The Education Rights Campaign (ERC) fully welcomes the decision of
three trade unions - the Nigerian Union of Teachers (NUT), the National Union
of Petroleum and Natural Gas Workers (NUPENG) and the National Union of
Electricity Employees (NUEE) - to embark on solidarity strike actions to compel
the Federal Government to honour agreements signed with the Academic Staff
Union of Universities (ASUU).
The ERC urges the three unions to take this beyond the realm of
threats and immediately name a day on which the solidarity strike would take
place and begin active mobilisation of their rank and file members as well as
students who are frustrated at home and concerned Nigerians to come out
en-masse for mass protests and demonstrations on this day. We commend the three
unions for taking this decision which we believe is in the best interest of the
education sector and the Nation at large.
We agree that the ASUU strike has gone on for far too long and the
plethora of strikes in the education sector are just too many. On Tuesday 8
October, the ASUU strike became 100 days old. Slowly the entire public
education sector is grinding to a halt. For instance, the public polytechnics
are equally closed and it will not be too long before the Colleges of Education
Academic Staff Union (COEASU) follow suit.
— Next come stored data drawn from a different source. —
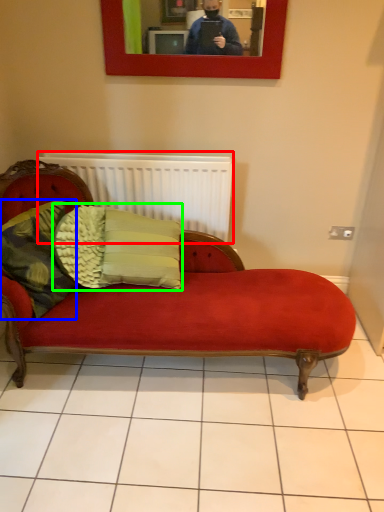
Question: Considering the real-world distances, which object is farthest from radiator (highlighted by a red box)? pillow (highlighted by a blue box) or pillow (highlighted by a green box)?

Choices:
 (A) pillow
 (B) pillow

Answer: (A)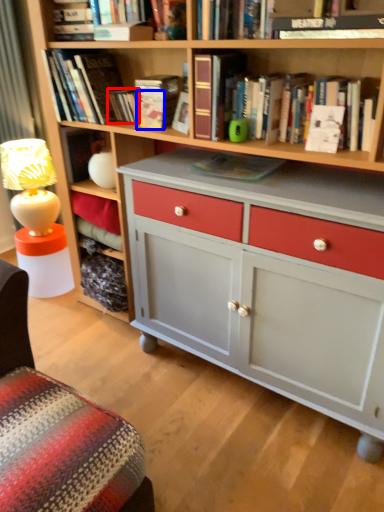
Question: Which object appears closest to the camera in this image, paperback book (highlighted by a red box) or paperback book (highlighted by a blue box)?

Choices:
 (A) paperback book
 (B) paperback book

Answer: (B)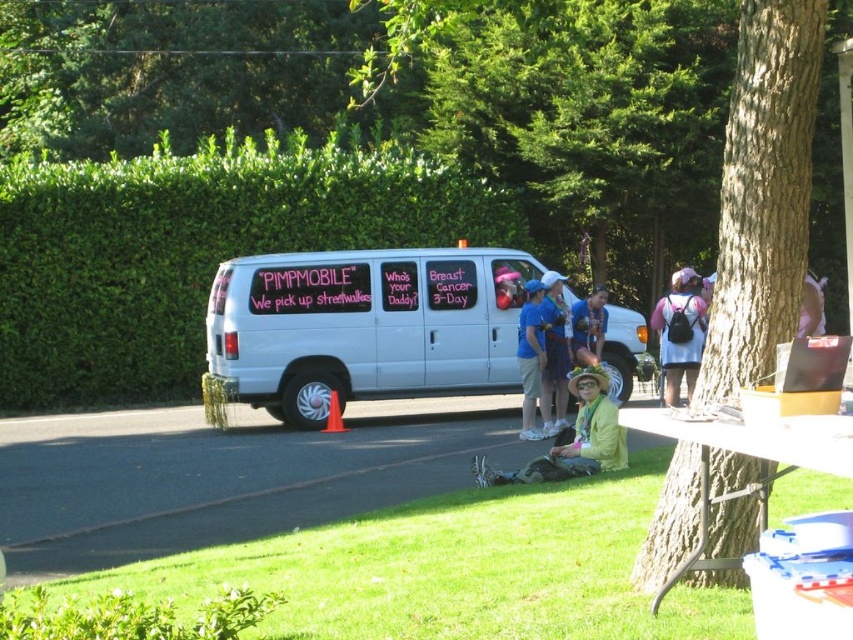
Is point (691, 273) closer to camera compared to point (811, 294)?

No, (691, 273) is further to viewer.

Can you confirm if pink backpack at center is positioned below pink fabric shirt at upper right?

Indeed, pink backpack at center is positioned under pink fabric shirt at upper right.

Which is in front, point (695, 378) or point (798, 330)?

Point (798, 330) is more forward.

This screenshot has height=640, width=853. What are the coordinates of `pink backpack at center` in the screenshot? It's located at (680, 332).

Between brown rough bark tree at center and blue fabric shirt at center, which one appears on the right side from the viewer's perspective?

From the viewer's perspective, brown rough bark tree at center appears more on the right side.

Is point (735, 269) in front of point (550, 273)?

Yes, it is in front of point (550, 273).

The image size is (853, 640). In order to click on brown rough bark tree at center in this screenshot , I will do `click(763, 193)`.

Does white matte van at center have a greater height compared to brown rough bark tree at center?

Yes.

Is white matte van at center bigger than brown rough bark tree at center?

Yes, white matte van at center is bigger than brown rough bark tree at center.

Is point (398, 248) farther from camera compared to point (753, 112)?

Yes, it is behind point (753, 112).

The width and height of the screenshot is (853, 640). I want to click on white matte van at center, so point(364,326).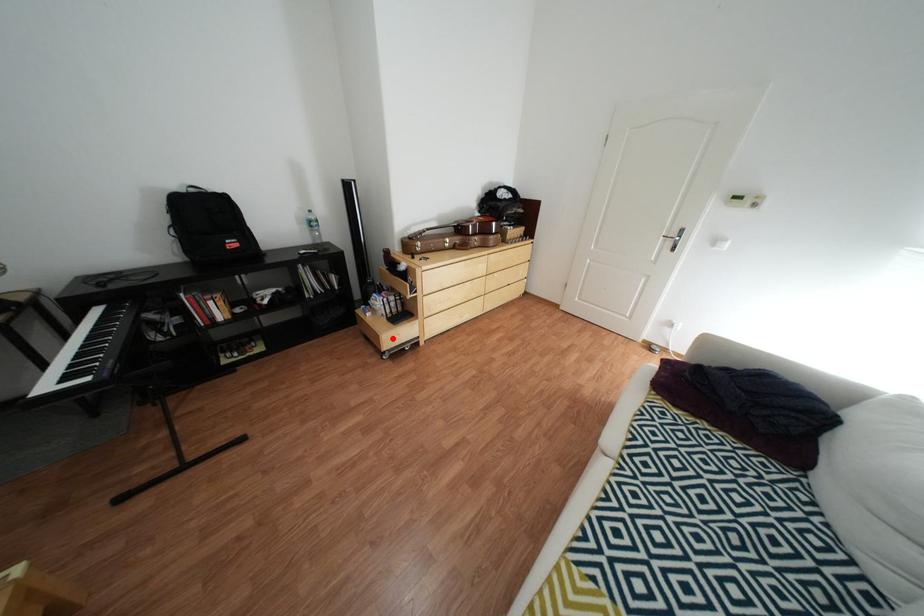
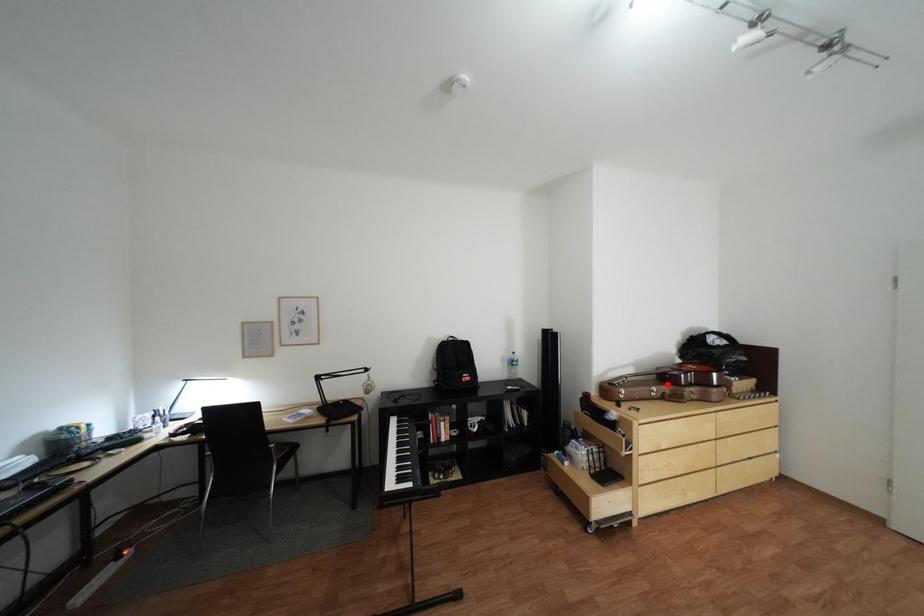
I am providing you with two images of the same scene from different viewpoints. A red point is marked on the first image and another point is marked on the second image. Do the highlighted points in image1 and image2 indicate the same real-world spot?

No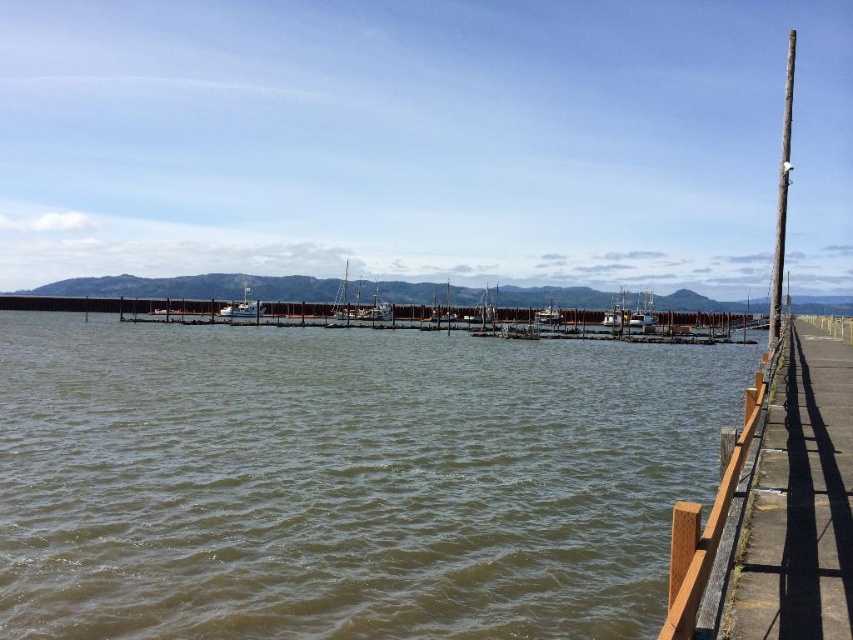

The Colleges of Education lecturers
had recently held a 7-day warning strike. Indeed, the Academic Staff of Union
of Polytechnics (ASUP) had to resume the strike, they had suspended in July
after three months, due to the insensitivity and insincerity of government to
their demands and terms of the suspension of the last strike.
A wave of one-day solidarity strikes by the labour movement
accompanied by mass protests and demonstrations can alter this situation and
compel the Federal Government to meet the demands of ASUU, ASUP, COEASU and
other unions on industrial actions so that the schools can resume. This is why
we commend the three unions for taking this decision which we believe is in the
best interest of the education sector and the Nation at large.
The three unions come from key sectors of the Nation's economy. As
such their decision to embark on solidarity strike if given full and practical
effect could help pile pressure on the recalcitrant anti-poor Federal
Government to meet demands of striking education unions so that public
Universities and Polytechnics can be reopened for academic activities to
resume. This would also serve as an example for other unions and the entire
labour movement to follow.
We want to stress that the solidarity actions which the NUT,
NUPENG and NUEE have envisioned should also cover and back the strikes of ASUP,
COEASU and all other unions in the education sector that have any on-going
dispute with the government over pay, conditions and education funding. This is
the best way to ensure that all the outstanding disputes in the education
sector are resolved and all public Universities, Polytechnics and
Colleges of Educations are opened for full and undisrupted
academic activities.
In welcoming and advocating for solidarity strikes, the ERC is
quite aware of the concern of some members of the public who are worried that
solidarity strikes especially from a union like the NUT would only shut down
the entire education sector to the detriment of ordinary Nigerians especially
since children of the rich few are not enrolled in public schools. This kind of
concern cannot be simply overlooked.
However the point that must be made is that with or without
strikes, the entire education sector including secondary and primary education
has already been destroyed and shutdown in terms of standard and quality that
it is simply a pipe dream to imagine any serious learning is going on at any
point in time in any of our public schools. Teachers in the secondary and
primary schools are not enough and are overworked, classrooms are overcrowded
while in most schools the roofs are leaking such that as a rule classes are not
held during the rainy season. While the products of public Universities are
said to be unemployable, products of public secondary schools are mostly
half-educated. In this kind of situation, public secondary and primary schools
as well as teachers stand to benefit immensely if the on-going struggle to
ensure government funds education adequately is won.
This is why a solidarity strike from the NUT is not only a step in
the right direction but something that needs to be built upon such that primary
and secondary schools teachers and pupils can be actively involved in the
struggle to save public education from collapse.
Indeed at this time, what is
required is the unity of all unions in the education sector including students
in order to jointly build a strong mass movement that can challenge the
government anti-poor and neo-liberal policies of education underfunding and commercialization.